• [Requirement]:
Each line below containing the word "endmodule" needs to be shown.

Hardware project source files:
────────────────

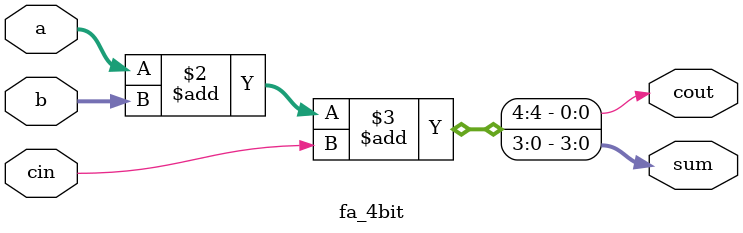
<source format=v>
module fa_4bit(a,b,cin,sum,cout);
input [3:0]a,b;
input cin;
output reg [3:0]sum;
output reg cout;
always @(*)begin
	{cout,sum}=a+b+cin;
end
endmodule

</source>
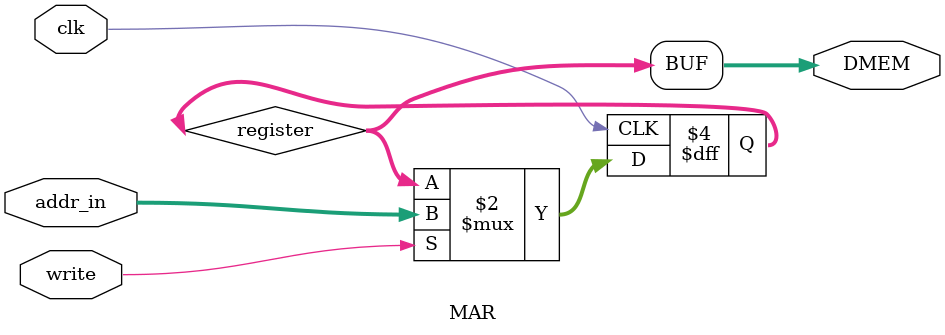
<source format=v>

module MAR (input clk, write,
            input [23:0] addr_in,
            output [23:0] DMEM    
);
    reg [23:0] register ;

    assign DMEM = register ;

    always @(posedge clk ) begin
        if (write) begin
            register <= addr_in ;
        end
    end

endmodule //MAR
</source>
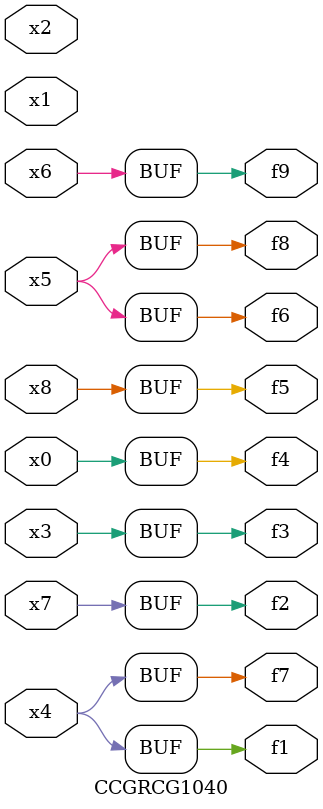
<source format=v>
module CCGRCG1040(
	input x0, x1, x2, x3, x4, x5, x6, x7, x8,
	output f1, f2, f3, f4, f5, f6, f7, f8, f9
);
	assign f1 = x4;
	assign f2 = x7;
	assign f3 = x3;
	assign f4 = x0;
	assign f5 = x8;
	assign f6 = x5;
	assign f7 = x4;
	assign f8 = x5;
	assign f9 = x6;
endmodule

</source>
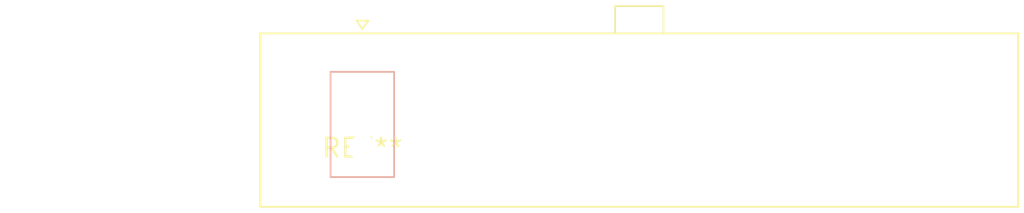
<source format=kicad_pcb>
(kicad_pcb (version 20240108) (generator pcbnew)

  (general
    (thickness 1.6)
  )

  (paper "A4")
  (layers
    (0 "F.Cu" signal)
    (31 "B.Cu" signal)
    (32 "B.Adhes" user "B.Adhesive")
    (33 "F.Adhes" user "F.Adhesive")
    (34 "B.Paste" user)
    (35 "F.Paste" user)
    (36 "B.SilkS" user "B.Silkscreen")
    (37 "F.SilkS" user "F.Silkscreen")
    (38 "B.Mask" user)
    (39 "F.Mask" user)
    (40 "Dwgs.User" user "User.Drawings")
    (41 "Cmts.User" user "User.Comments")
    (42 "Eco1.User" user "User.Eco1")
    (43 "Eco2.User" user "User.Eco2")
    (44 "Edge.Cuts" user)
    (45 "Margin" user)
    (46 "B.CrtYd" user "B.Courtyard")
    (47 "F.CrtYd" user "F.Courtyard")
    (48 "B.Fab" user)
    (49 "F.Fab" user)
    (50 "User.1" user)
    (51 "User.2" user)
    (52 "User.3" user)
    (53 "User.4" user)
    (54 "User.5" user)
    (55 "User.6" user)
    (56 "User.7" user)
    (57 "User.8" user)
    (58 "User.9" user)
  )

  (setup
    (pad_to_mask_clearance 0)
    (pcbplotparams
      (layerselection 0x00010fc_ffffffff)
      (plot_on_all_layers_selection 0x0000000_00000000)
      (disableapertmacros false)
      (usegerberextensions false)
      (usegerberattributes false)
      (usegerberadvancedattributes false)
      (creategerberjobfile false)
      (dashed_line_dash_ratio 12.000000)
      (dashed_line_gap_ratio 3.000000)
      (svgprecision 4)
      (plotframeref false)
      (viasonmask false)
      (mode 1)
      (useauxorigin false)
      (hpglpennumber 1)
      (hpglpenspeed 20)
      (hpglpendiameter 15.000000)
      (dxfpolygonmode false)
      (dxfimperialunits false)
      (dxfusepcbnewfont false)
      (psnegative false)
      (psa4output false)
      (plotreference false)
      (plotvalue false)
      (plotinvisibletext false)
      (sketchpadsonfab false)
      (subtractmaskfromsilk false)
      (outputformat 1)
      (mirror false)
      (drillshape 1)
      (scaleselection 1)
      (outputdirectory "")
    )
  )

  (net 0 "")

  (footprint "Molex_Sabre_43160-2106_1x06_P7.49mm_Vertical" (layer "F.Cu") (at 0 0))

)

</source>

────────────────

• [Exercise result]:
endmodule
endmodule //MAR
endmodule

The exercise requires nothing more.